ALBUQUERQUE, N.M. — Richardson said today's agreement could lead to "denuclearization" of Korean peninsula.
Negotiators have reached a tentative agreement on initial steps toward North Korea's nuclear disarmament, Assistant Secretary of State Christopher Hill, U.S. envoy to the talks, said today, The Associated Press is reporting.
And New Mexico Gov. Bill Richardson, who has met several times unofficially with North Korean leaders urging that country to take steps toward abandoning its nuclear agreement, today said he was encouraged by the tentative agreement.
"This is a good agreement that takes the right path," Richardson said in a news release. "Although the devil is in the details, this is a first important step that might lead to the denuclearization of the Korean peninsula."

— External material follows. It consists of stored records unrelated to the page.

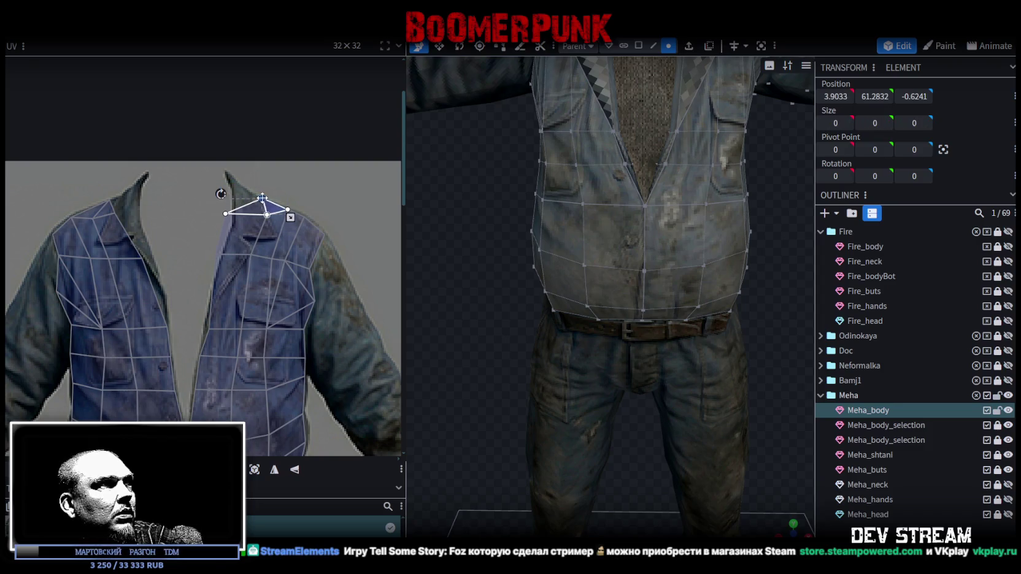
{"action": "mouse_move", "coordinate": [209, 218]}
{"action": "left_mouse_down"}
{"action": "mouse_move", "coordinate": [233, 266]}
{"action": "mouse_move", "coordinate": [238, 252]}
{"action": "left_mouse_up"}
{"action": "left_click", "coordinate": [233, 264], "text": "shift"}
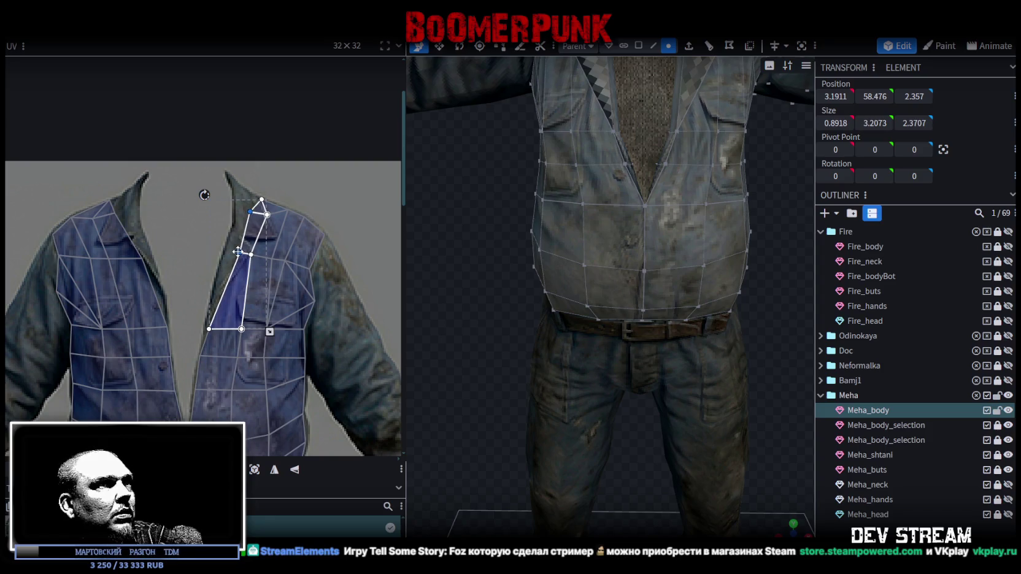
{"action": "scroll", "coordinate": [614, 307], "scroll_direction": "down", "scroll_amount": 3}
{"action": "mouse_move", "coordinate": [614, 306]}
{"action": "left_mouse_down"}
{"action": "mouse_move", "coordinate": [686, 350]}
{"action": "mouse_move", "coordinate": [623, 193]}
{"action": "left_mouse_up"}
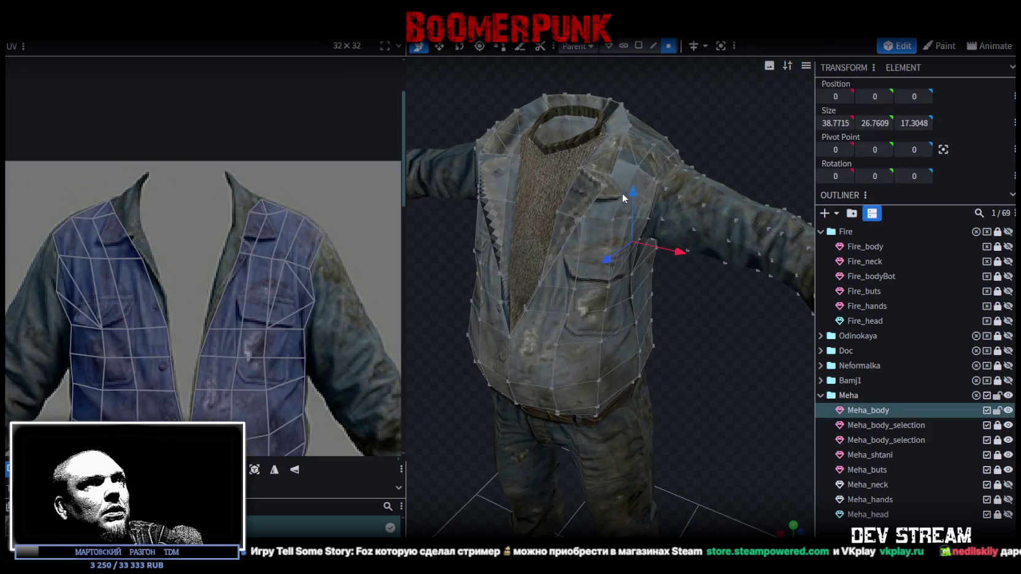
Step: Select four jacket-front UV faces and move their middle-edge vertex into place
{"action": "scroll", "coordinate": [243, 258], "scroll_direction": "up", "scroll_amount": 2}
{"action": "scroll", "coordinate": [265, 254], "scroll_direction": "up", "scroll_amount": 2}
{"action": "scroll", "coordinate": [124, 189], "scroll_direction": "up", "scroll_amount": 2}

Richardson added: "It took tough bilateral talks between the United States and North Korea to make this happen."
The agreement announced today could mark the first step toward disarmament in more than three years of inconclusive negotiations and deadlock, a process that reached its low point last October when North Korea conducted its first nuclear test explosion, the AP reported.
The current round of six-nation talks involving the United States, North Korea, South Korea, China, Japan and Russia began Thursday on what the AP described as a promising note when the U.S. and North Korea indicated a willingness to compromise.
But negotiations appeared to have gotten stuck on the issue of how much energy aid North Korea would get in exchange for taking its first steps toward disarmament, the AP reported.